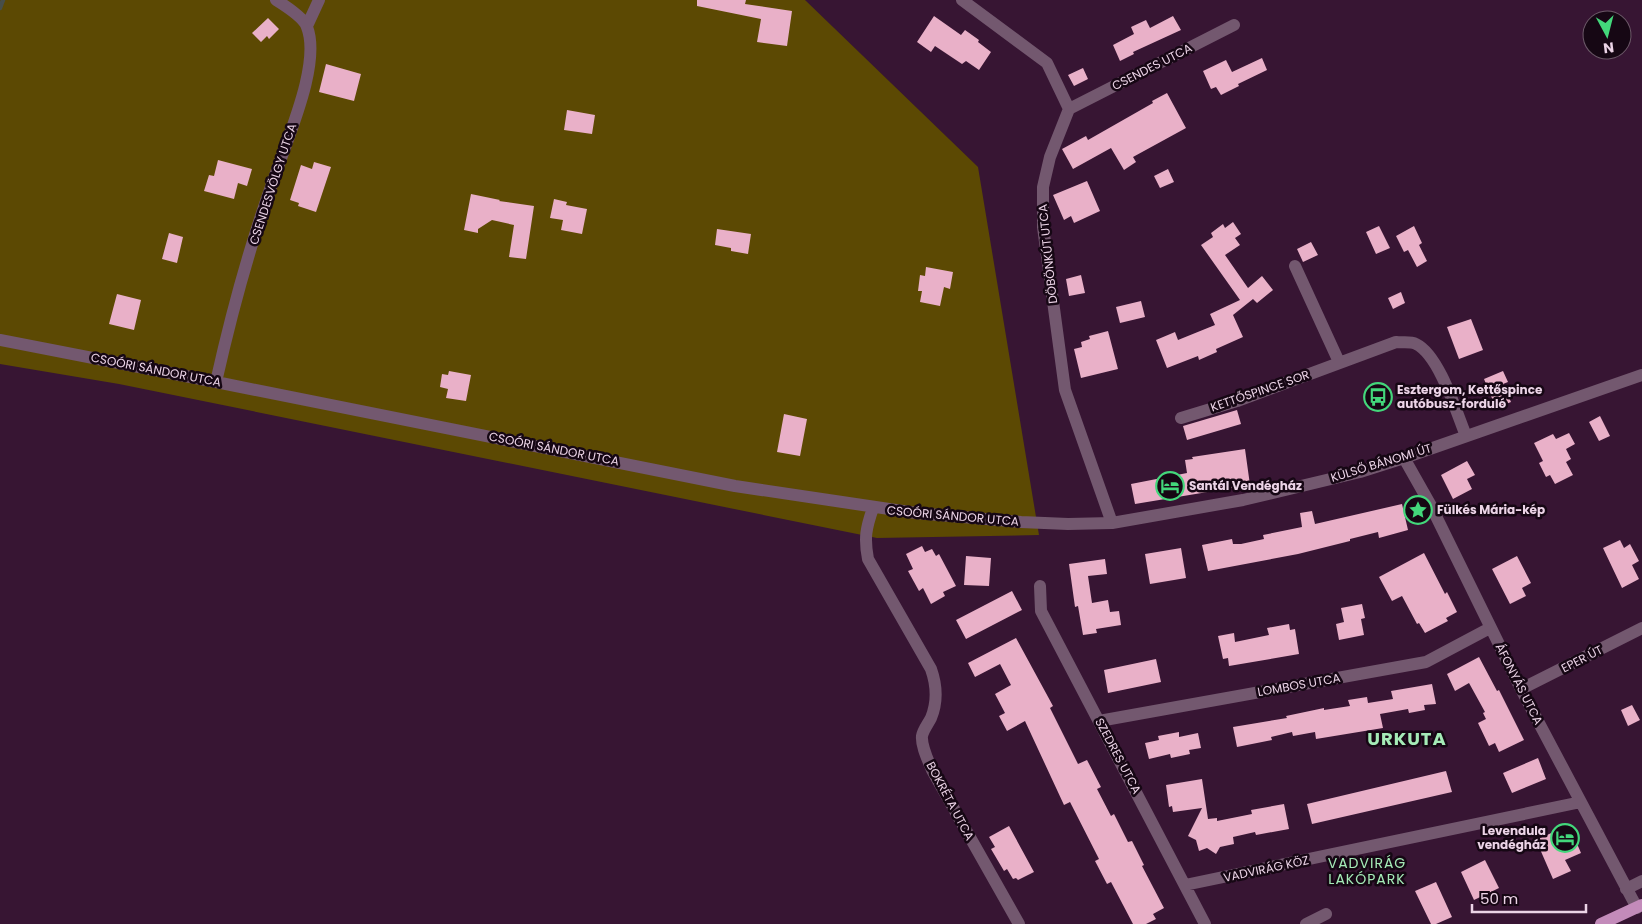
<svg xmlns="http://www.w3.org/2000/svg" width="1642" height="924" font-family="Poppins,sans-serif">
	<rect width="100%" height="100%" fill="#371533"/>
	<!-- green -->
	<path fill="#5c4903" d="M0,0H805L978,167L1039,535L877,538L119,384L0,364Z"/>
	<g fill="none" stroke-linecap="round" stroke-linejoin="round">
		<!-- stream -->
		<path stroke="#474e4a" stroke-width="4.5" d="M0,8L3,0"/>
	</g>
	<!-- building -->
	<path fill="#e9b0c8" d="M697,0H746L745,4L792,11L787,46L757,42L761,19L697,6Z
		M934,16L961,35L965,30L979,40L978,42L991,52L979,70L966,61L962,64L935,46L931,52L917,42Z
		M1173,16L1181,30L1133,52L1134,54L1120,61L1113,45L1134,34L1131,27L1146,20L1150,28Z
		M268,18L279,29L269,39L267,36L261,42L252,33Z
		M1262,58L1267,70L1238,84L1239,86L1221,95L1216,87L1211,89L1203,71L1226,60L1232,72Z
		M326,64L361,74L354,101L319,92Z
		M1083,68L1088,79L1074,86L1068,75Z
		M1167,93L1186,128L1133,157L1136,162L1124,170L1111,148L1073,169L1062,149L1086,136L1088,140L1153,103L1152,101Z
		M567,110L595,115L592,134L564,130Z
		M218,160L252,169L247,186L238,183L234,199L204,191L209,175L214,176Z
		M314,162L331,167L316,212L298,206L299,203L290,200L301,165L312,169Z
		M1168,169L1174,182L1160,188L1154,176Z
		M1087,181L1100,211L1074,223L1071,216L1064,220L1053,195Z
		M471,194L500,200L499,201L534,206L526,259L509,257L514,225L492,220L478,229V233L464,230Z
		M554,199L567,202L566,205L587,209L582,234L561,230L563,220L550,218Z
		M1233,222L1241,234L1235,238L1240,245L1225,255L1248,288L1262,276L1273,290L1257,303L1253,299L1233,315L1243,337L1216,349L1217,352L1199,360L1198,356L1167,368L1156,340L1175,332L1178,340L1215,325L1210,314L1240,300L1201,245L1213,237L1211,233L1223,224L1225,228Z
		M1379,226L1390,248L1376,254L1366,232Z
		M1414,226L1422,243L1419,245L1427,261L1417,267L1408,250L1404,252L1396,236Z
		M717,229L751,234L748,254L731,251V248L715,245Z
		M169,233L183,237L177,263L162,259Z
		M1311,242L1318,255L1303,262L1297,249Z
		M926,267L953,272L950,289L944,287L940,306L920,302L922,291H918L920,275L925,276Z
		M1081,275L1085,293L1069,296L1066,279Z
		M1401,292L1405,303L1393,309L1388,298Z
		M117,294L141,300L134,330L109,324Z
		M1141,301L1145,317L1120,323L1116,307Z
		M1471,319L1483,350L1459,359L1447,327Z
		M1108,331L1118,369L1081,378L1074,349L1082,347L1081,342L1090,339L1089,336Z
		M449,371L471,375L466,401L446,398L448,389L440,387L442,374L448,375Z
		M1503,371L1508,382L1503,384L1511,402L1496,408L1484,379Z
		M1237,410L1241,424L1187,440L1183,426Z
		M784,414L807,419L800,456L777,452Z
		M1600,416L1610,436L1599,441L1589,422Z
		M1569,433L1575,444L1566,449L1571,459L1566,462L1573,475L1555,484L1550,475L1546,477L1539,463L1543,461L1534,443L1553,434L1556,439Z
		M1245,449L1250,485L1135,504L1131,484L1187,473L1185,460L1193,459L1192,457Z
		M1467,461L1475,475L1467,479L1472,489L1453,499L1441,475Z
		M1402,504L1408,530L1379,538L1378,532L1350,539V541L1298,554L1208,571L1202,545L1232,539L1233,544H1241L1264,539L1263,535L1302,527L1300,513L1312,511L1315,524Z
		M1620,540L1624,548L1630,544L1639,561L1632,565L1639,579L1622,588L1603,548Z
		M922,546L925,552L932,549L936,556L939,554L956,586L943,592L945,596L931,604L923,588L919,591L908,571L913,569L906,554Z
		M1181,548L1186,578L1150,584L1145,554Z
		M1424,553L1445,594L1447,592L1457,612L1446,618L1448,621L1425,633L1419,623L1417,624L1402,596L1392,601L1379,577Z
		M966,556L991,558L989,586L964,585Z
		M1517,556L1531,583L1522,588L1526,596L1510,604L1492,569Z
		M1105,559L1107,574L1088,576L1092,603L1108,600L1110,612L1119,611L1121,625L1096,629L1097,633L1083,635L1078,606L1075,607L1069,564Z
		M1012,591L1022,610L966,639L956,620Z
		M1362,604L1365,618L1361,619L1364,635L1339,640L1336,624L1344,622L1341,608Z
		M1289,624L1290,630L1295,629L1299,654L1229,666L1228,658L1223,659L1218,636L1234,633L1235,642L1269,635L1267,628Z
		M1016,638L1053,706L1050,708L1078,764L1087,760L1101,787L1097,789L1111,816L1114,814L1128,842L1132,841L1144,865L1142,866L1164,908L1153,914L1156,919L1146,924H1133L1111,882L1107,884L1095,861L1099,859L1070,802L1064,805L1025,721L1007,731L999,716L1005,713L995,694L1011,685L1000,664L975,677L968,663Z
		M1479,657L1497,691L1499,690L1524,740L1499,752L1495,743L1489,746L1478,723L1486,719L1483,713L1485,712L1469,683L1455,691L1447,674Z
		M1156,659L1161,682L1108,693L1104,670Z
		M1432,684L1436,704L1424,705L1425,710L1409,713L1408,709L1380,714L1383,728L1316,739L1315,732L1293,736L1292,732L1271,737L1272,740L1237,747L1233,727L1287,718L1286,716L1324,708V710L1350,706L1348,700L1367,697L1368,703L1393,699L1391,691Z
		M1632,705L1640,720L1628,726L1621,710Z
		M1179,732V737L1198,733L1201,748L1189,750L1190,754L1171,758L1170,754L1149,759L1145,743L1159,740L1158,736Z
		M1538,758L1546,779L1512,793L1503,773Z
		M1446,771L1452,792L1312,824L1307,804Z
		M1202,779L1208,819L1217,818V821L1252,814L1251,810L1284,804L1289,829L1256,835L1255,832L1233,837L1234,844L1220,847L1216,854L1207,848L1199,851L1196,840L1188,836L1202,808L1173,812L1172,806L1169,807L1166,785Z
		M1569,825L1581,853L1565,860L1571,871L1553,879L1536,840Z
		M1009,826L1034,872L1018,880L1016,878L1013,879L1007,869L1004,871L991,849L995,847L989,837Z
		M1485,860L1499,888L1474,900L1461,872Z
		M1436,882L1452,917L1436,924H1431L1415,891Z"/>
	<g fill="none" stroke-linecap="round" stroke-linejoin="round">
		<!-- minor -->
		<path stroke="#73586f" stroke-width="12" d="M962,0L1047,63L1069,109L1050,157L1043,187V227L1065,390L1112,523
			M307,26L319,0
			M1069,109L1234,25
			M1295,266L1339,362
			M0,340L216,382L735,486L916,513L1021,522L1068,524L1112,523L1243,500L1360,472L1404,458L1642,375
			M216,382C227,333 239,286 254,238C261,215 269,192 277,170C289,134 321,63 307,27C304,18 284,5 276,0
			M1181,418L1237,401L1396,342C1402,343 1410,341 1416,344C1439,355 1456,411 1466,436
			M1404,458L1430,504L1521,689L1637,908
			M873,508C866,528 864,538 868,559L931,669C937,686 938,701 931,718C928,724 923,730 922,736C921,746 928,760 932,770L1019,924
			M1040,586L1041,611L1205,924
			M1521,689L1642,628
			M1099,721L1426,662L1490,628
			M1185,885L1581,802
			M1626,889L1642,881
			M1306,924L1326,914"/>
		<!-- major -->
		<path stroke="#c38bba" stroke-width="12" d="M1601,924L1642,905"/>
	</g>
	<!-- icons -->
	<defs>
		<symbol id="bus-ring" viewBox="-11 -11 22 22"><circle r="9.5" fill="#160714" stroke="#43d77b" stroke-width="1.5"/><path d="M-5-6H5V4H4V6H2V4H-2V6H-4V4H-5ZM-3.5-4V0h7V-4ZM-3.5 1.2v1.5H-2V1.2ZM2 1.2v1.5H3.5V1.2Z" fill="#43d77b"/></symbol>
		<symbol id="hotel-ring" viewBox="-11 -11 22 22"><circle r="9.5" fill="#160714" stroke="#43d77b" stroke-width="1.5"/><path d="M-6-4.5h1.5V1H6V5H4.5V3h-9V5H-6ZM-4 0a1.8 1.8 0 1 1 3.6 0ZM.5 0V-2.5h3Q6-2.5 6 0Z" fill="#43d77b"/></symbol>
		<symbol id="sight-ring" viewBox="-11 -11 22 22"><circle r="9.5" fill="#160714" stroke="#43d77b" stroke-width="1.5"/><path d="M0-6L1.8-2.2L6-1.7L2.9 1.2L3.7 5.4L0 3.3L-3.7 5.4L-2.9 1.2L-6-1.7L-1.8-2.2Z" fill="#43d77b"/></symbol>
	</defs>
	<g fill-rule="evenodd">
		<use href="#bus-ring" x="1362" y="381" width="32" height="32"/>
		<use href="#hotel-ring" x="1154" y="470" width="32" height="32"/>
		<use href="#sight-ring" x="1402" y="494" width="32" height="32"/>
		<use href="#hotel-ring" x="1549" y="822" width="32" height="32"/>
	</g>
	<g text-anchor="middle" stroke-width="5" stroke-linejoin="round" paint-order="stroke">
		<!-- street labels -->
		<g font-size="12" fill="#ecd4e7" stroke="#160714">
			<text transform="translate(1152 67) rotate(-27)" y="4">CSENDES UTCA</text>
			<text transform="translate(273 184) rotate(-72)" y="4">CSENDESVÖLGY UTCA</text>
			<text transform="translate(1048 254) rotate(-96)" y="4">DÖBÖNKÚT UTCA</text>
			<text transform="translate(156 370) rotate(11)" y="4">CSOÓRI SÁNDOR UTCA</text>
			<text transform="translate(1260 391) rotate(-19)" y="4">KETTŐSPINCE SOR</text>
			<text transform="translate(554 449) rotate(11)" y="4">CSOÓRI SÁNDOR UTCA</text>
			<text transform="translate(1381 463) rotate(-17)" y="4">KÜLSŐ BÁNOMI ÚT</text>
			<text transform="translate(953 516) rotate(5)" y="4">CSOÓRI SÁNDOR UTCA</text>
			<text transform="translate(1582 659) rotate(-27)" y="4">EPER ÚT</text>
			<text transform="translate(1519 684) rotate(63)" y="4">ÁFONYÁS UTCA</text>
			<text transform="translate(1299 685) rotate(-10)" y="4">LOMBOS UTCA</text>
			<text transform="translate(1118 756) rotate(62)" y="4">SZEDRES UTCA</text>
			<text transform="translate(950 801) rotate(62)" y="4">BOKRÉTA UTCA</text>
			<text transform="translate(1266 869) rotate(-12)" y="4">VADVIRÁG KÖZ</text>
		</g>
		<!-- poi labels -->
		<g font-size="12" font-weight="bold" fill="#ecd4e7" stroke="#160714" text-anchor="start">
			<text x="1397" y="394">Esztergom, Kettőspince<tspan x="1397" dy="14">autóbusz-forduló</tspan></text>
			<text x="1189" y="490">Santál Vendégház</text>
			<text x="1437" y="514">Fülkés Mária-kép</text>
			<text x="1546" y="835" text-anchor="end">Levendula<tspan x="1546" dy="14">vendégház</tspan></text>
		</g>
		<!-- neighbourhood labels -->
		<g font-size="14" letter-spacing="1" fill="#a5ebb7" stroke="#160714">
			<text x="1367" y="868">VADVIRÁG<tspan x="1367" dy="16">LAKÓPARK</tspan></text>
		</g>
		<!-- district labels -->
		<g font-size="18" font-weight="bold" letter-spacing="1" fill="#a5ebb7" stroke="#160714">
			<text x="1407" y="745">URKUTA</text>
		</g>
	</g>
	<!-- north arrow -->
	<g transform="translate(1607 35) rotate(173)"><circle r="24" fill="#160714" stroke="#6c5968"/>
	<path d="M0-4L9 19L0 12L-9 19Z" fill="#43d77b"/>
	<text y="-8" font-size="14" font-weight="bold" text-anchor="middle" fill="#ecd4e7">N</text>
	</g>
	<!-- scale -->
	<path d="M1472 904v8h114v-8" fill="none" stroke="#ecd4e7" stroke-width="2.5"/>
	<text x="1480" y="904" font-size="15" fill="#ecd4e7" stroke="#160714" stroke-width="4" paint-order="stroke">50 m</text>
</svg>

***

Goal of the exercise » Please report the number of lines in the data that include the word "CSOÓRI", and add no other text.

Task response » 3